Ist ein Loch im Zahn, muss zunächst einmal der Bohrer ran. Anschließend stellt sich jedoch die Frage, mit welchem Material das Loch im Zahn aufgefüllt werden soll. Zur Auswahl steht neben verschiedenen Füllungsmaterialien auch Amalgam - seines Zeichens der Klassiker im Bereich der zahnärztlichen Versorgung.
Es existieren zahlreiche Studien und Berichte, die sich kritisch mit den möglichen Auswirkungen von Amalgam auf den menschlichen Körper auseinandergesetzt haben und bis heute auseinandersetzen. Amalgam-Kritiker werden eine Meldung sicherlich erfreut zur Kenntnis genommen haben: So dürfen Zahnärzte in der Europäischen Union ab Juli 2018 Amalgamfüllungen nur noch in Ausnahmefällen bei verschiedenen Personen einsetzen. Zu diesem Personenkreis zählen:

• Kinder,
• Schwangere,
• stillende Mütter.

Im Jahr 2020 schließlich wird umfangreich geprüft, ob ab dem Jahr 2030 komplett auf die Verwendung von Amalgamfüllungen verzichtet werden kann. Dies soll jedoch nicht aufgrund tatsächlich festgestellter gesundheitlicher Risiken, sondern prophylaktisch sowie aus Gründen des Umweltschutzes geschehen.

Woraus besteht Amalgam?
Amalgam ist eine Mischung aus verschiedenen Metallen sowie Quecksilber. Für die Füllung von Zähnen ist es aufgrund seiner weichen und leicht formbaren Struktur sehr beliebt. Es gilt vor allem im Seitenzahnbereich - in dem großer Kaudruck besteht - als Mittel der Wahl. Vorwiegend negativ bewertet wird es in der Öffentlichkeit jedoch aufgrund des enthaltenen Quecksilbers. Amalgam ist der am besten erforschte und älteste Werkstoff des Zahnarztes, der in der Regel von den meisten Patienten ohne Probleme vertragen wird. Die enthaltene Quecksilbermenge ist in etwa mit der Belastung von Quecksilber in der Nahrung vergleichbar.

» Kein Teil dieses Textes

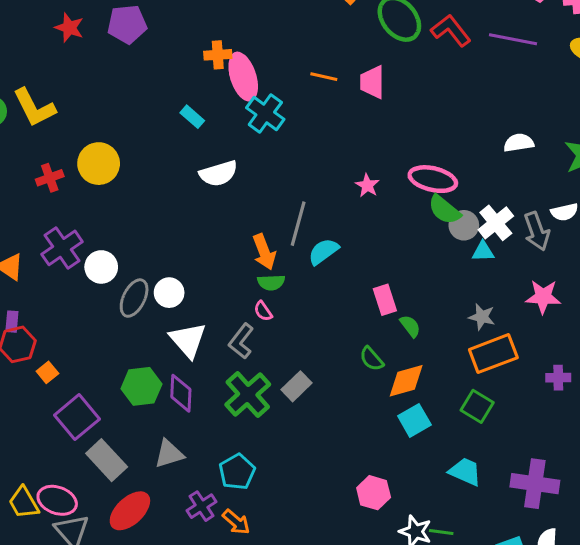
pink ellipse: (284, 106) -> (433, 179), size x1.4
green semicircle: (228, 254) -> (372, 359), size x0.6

Die Vor- und Nachteile von Amalgam-Füllungen
Grundsätzlich bietet das Material Amalgam als Zahnwerkstoff viele Vorteile. So hat es eine antibakterielle Wirkung und hindert Karies daran, sich auszubreiten. Zudem kann Amalgam in Sachen Haltbarkeit punkten und ist in etwa vergleichbar mit der Haltbarkeit von Gold-Füllungen.
Nachteilig an Amalgam-Füllungen ist die Ästhetik, die sich aufgrund ihrer Beschaffenheit nicht an die Farbe des Zahns anpassen lässt. So werden Amalgam-Füllungen in der Regel nur im Nicht-Sichtbereich eingesetzt.

Wie ist die Haltbarkeit von Amalgam-Füllungen?
Pauschale Angaben zur Haltbarkeit einer Füllung lassen sich generell schwerlich treffen und können nur auf Grundlage von statistischen Erhebungen erfolgen. Im individuellen Fall sind für die Haltbarkeit nicht nur das Füllungsmaterial, sondern auch Größe und Lage der Füllung entscheidend. Darüber hinaus hat auch das Zahnpflegeverhalten des Patienten deutlichen Einfluss auf die Lebensdauer einer Füllung. Achtet der Patient also auf eine sorgfältige Zahnpflege, können die Füllungen überdurchschnittlich lange halten.
Bei Amalgam beträgt die durchschnittliche Haltbarkeit zwischen sieben und acht Jahren. Anschließend sollte der Zustand der Füllung auf jeden Fall von einem Zahnarzt überprüft und die Füllung gegebenenfalls ausgetauscht werden.

Kostenübernahme von Amalgam-Füllungen
Bis auf einige Ausnahmen werden von den gesetzlichen Krankenkassen nur die Kosten für Amalgam-Füllungen vollständig übernommen. Wenn sich der Patient also im Seitenzahnbereich eine Keramikfüllung wünscht, beteiligen sich die gesetzlichen Krankenkassen nur anteilig an den Gesamtkosten.

Amalgam-Füllungen entfernen lassen?
Da es keine nachgewiesenen gesundheitlichen Einschränkungen bei der Verwendung von Amalgam in Zahnfüllungen gibt, macht es aus Sicht zahlreicher Experten keinen Sinn, intakte Amalgam-Füllungen zu entfernen und gegen andere Füllungen auszutauschen. Die Menge an Quecksilber, die beim Aufbohren der Füllung freigesetzt wird, ist schädlicher für den Patienten als weiterhin mit der Amalgam-Füllung zu leben - so das Fazit der meisten Experten.